Google prépare la réouverture de Map Maker, dont l'accès a été suspendu en mai après des actes de vandalisme. Le groupe américain va renforcer la modération de son outil en faisant appel à la bienveillance des contributeurs les plus assidus et les plus fiables.

Dans l'optique de disposer de cartes les plus précises et les plus exhaustives possibles, Google permet aux internautes d'ajouter des détails supplémentaires via l'outil Map Maker. La plupart du temps, les modifications apportées par les participants ne posent aucune difficulté : elles sont là pour être utiles aux autres internautes. Mais parfois, des contributions plus nuisibles font leur apparition.

En règle générale, la modération automatique de Google et l'intervention ponctuelle des salariés de la firme de Mountain View suffisent à intercepter les actes de vandalisme opérés via Map Maker. Mais ce n'est pas toujours le cas : on se souvient par exemple que Google Maps a situé Al-Qaïda à l'Élysée ou encore de ce dessin représentant le logo d'Android urinant sur celui d'Apple.

Ces dégradations mettent systématiquement Google dans l'embarras lorsqu'elles sont découvertes. Dans le cas de Maps plaçant Al-Qaïda à l'Élysée, le groupe s'était excusé "pour cette erreur" avant de la corriger dans la foulée. "Ces modifications font l’objet d’une modération, mais dans ce cas particulier une indication malvenue ajoutée sur la carte a été malencontreusement validée", avait alors expliqué la société.
□ □ □ □
• Consignes de travail:
(1) Selon le passage sur Map Maker, pourquoi Google permet-il aux internautes d'ajouter des détails supplémentaires à ses cartes ? Répondez en une à trois phrases.
(2) Poursuivez le passage sur Map Maker après sa dernière phrase.

(Données de points clés du corps humain)
□ □ □ □
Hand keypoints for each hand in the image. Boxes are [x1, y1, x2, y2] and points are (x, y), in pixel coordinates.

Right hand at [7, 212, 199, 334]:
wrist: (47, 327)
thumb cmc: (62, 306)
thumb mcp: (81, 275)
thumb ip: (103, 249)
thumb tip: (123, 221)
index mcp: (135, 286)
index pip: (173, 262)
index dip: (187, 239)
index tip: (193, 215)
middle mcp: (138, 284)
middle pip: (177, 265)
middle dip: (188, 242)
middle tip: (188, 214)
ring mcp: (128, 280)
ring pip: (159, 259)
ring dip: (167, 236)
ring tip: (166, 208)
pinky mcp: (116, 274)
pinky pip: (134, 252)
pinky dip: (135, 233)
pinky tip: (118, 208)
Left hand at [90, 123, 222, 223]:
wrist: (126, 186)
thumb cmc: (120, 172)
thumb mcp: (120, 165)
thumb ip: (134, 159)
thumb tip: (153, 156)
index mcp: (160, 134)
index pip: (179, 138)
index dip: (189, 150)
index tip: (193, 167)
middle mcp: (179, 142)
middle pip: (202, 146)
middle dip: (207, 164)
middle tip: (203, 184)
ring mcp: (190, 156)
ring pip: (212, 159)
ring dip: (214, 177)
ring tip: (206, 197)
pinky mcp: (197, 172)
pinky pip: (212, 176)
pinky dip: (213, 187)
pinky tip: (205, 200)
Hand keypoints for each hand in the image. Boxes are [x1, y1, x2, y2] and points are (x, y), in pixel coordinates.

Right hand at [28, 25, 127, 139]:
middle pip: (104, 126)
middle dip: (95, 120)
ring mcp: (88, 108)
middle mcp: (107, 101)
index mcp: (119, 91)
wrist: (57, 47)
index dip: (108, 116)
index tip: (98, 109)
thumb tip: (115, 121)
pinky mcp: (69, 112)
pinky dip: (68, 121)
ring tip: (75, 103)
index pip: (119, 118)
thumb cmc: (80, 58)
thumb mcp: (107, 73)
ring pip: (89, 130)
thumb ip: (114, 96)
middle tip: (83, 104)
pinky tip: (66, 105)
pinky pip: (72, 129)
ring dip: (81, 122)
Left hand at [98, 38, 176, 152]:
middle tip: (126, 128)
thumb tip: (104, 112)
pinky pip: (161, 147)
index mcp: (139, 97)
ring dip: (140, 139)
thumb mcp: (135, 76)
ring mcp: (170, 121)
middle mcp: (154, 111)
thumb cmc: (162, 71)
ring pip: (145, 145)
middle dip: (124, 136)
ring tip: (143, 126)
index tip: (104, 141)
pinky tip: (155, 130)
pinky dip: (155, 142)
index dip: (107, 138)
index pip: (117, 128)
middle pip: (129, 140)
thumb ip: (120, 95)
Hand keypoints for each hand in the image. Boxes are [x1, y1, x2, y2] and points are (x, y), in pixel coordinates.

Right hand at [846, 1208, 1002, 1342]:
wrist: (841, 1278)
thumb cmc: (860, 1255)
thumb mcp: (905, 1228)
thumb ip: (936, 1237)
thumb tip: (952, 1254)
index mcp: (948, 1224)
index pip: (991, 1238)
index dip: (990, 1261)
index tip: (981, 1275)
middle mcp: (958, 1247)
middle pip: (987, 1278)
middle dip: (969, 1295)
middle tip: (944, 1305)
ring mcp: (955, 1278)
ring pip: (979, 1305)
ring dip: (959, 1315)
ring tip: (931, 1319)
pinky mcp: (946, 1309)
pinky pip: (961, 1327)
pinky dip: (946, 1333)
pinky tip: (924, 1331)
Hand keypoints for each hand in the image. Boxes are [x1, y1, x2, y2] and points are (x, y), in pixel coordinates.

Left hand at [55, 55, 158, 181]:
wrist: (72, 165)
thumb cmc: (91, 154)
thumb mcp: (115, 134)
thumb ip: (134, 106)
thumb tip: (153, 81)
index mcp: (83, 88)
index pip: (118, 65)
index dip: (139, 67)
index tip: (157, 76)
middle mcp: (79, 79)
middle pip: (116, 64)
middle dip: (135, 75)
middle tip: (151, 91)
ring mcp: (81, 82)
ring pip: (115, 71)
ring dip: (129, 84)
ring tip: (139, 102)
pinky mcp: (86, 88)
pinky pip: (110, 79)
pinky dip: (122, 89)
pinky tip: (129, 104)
□ □ □ □
• Réponses aux exercices:
(1) Google permet aux internautes d'ajouter des détails supplémentaires via l'outil Map Maker afin de disposer de cartes les plus précises et les plus exhaustives possibles.

(2)
En mai, Google avait décidé de suspendre provisoirement l'accès à Map Maker afin de mettre un coup d'arrêt aux participations malveillantes et se laisser du temps pour réfléchir à une parade. Deux mois plus tard, celle-ci est manifestement trouvée puisque la réouverture de l'outil – qui aura lieu en plusieurs phases – a été annoncée sur les forums officiels de l'entreprise. Elle aura lieu à partir du mois d'août.

Concrètement, Google maintiendra son système de modération automatique et ses employés interviendront toujours sporadiquement pour contrôler certaines contributions. Mais en plus, la firme va sélectionner des participants dignes de confiance – au regard, sans doute, de leurs précédents ajouts – pour les nommer responsables de région. Ils pourront ainsi vérifier les apports des autres.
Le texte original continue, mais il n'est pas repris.